------ Given information ------

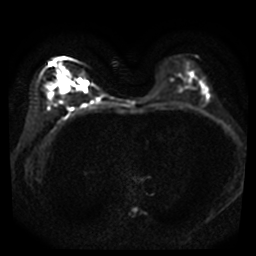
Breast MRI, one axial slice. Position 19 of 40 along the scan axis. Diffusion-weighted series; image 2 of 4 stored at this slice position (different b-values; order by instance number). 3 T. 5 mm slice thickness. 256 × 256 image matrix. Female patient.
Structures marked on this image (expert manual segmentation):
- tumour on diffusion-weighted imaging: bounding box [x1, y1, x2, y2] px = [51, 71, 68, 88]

------

* Goal of the exercise
Set down the full listing above with its wording unchanged. Leave out its images.

* The completed task
Breast MRI, one axial slice. Position 19 of 40 along the scan axis. Diffusion-weighted series; image 2 of 4 stored at this slice position (different b-values; order by instance number). 3 T. 5 mm slice thickness. 256 × 256 image matrix. Female patient.
Structures marked on this image (expert manual segmentation):
- tumour on diffusion-weighted imaging: bounding box [x1, y1, x2, y2] px = [51, 71, 68, 88]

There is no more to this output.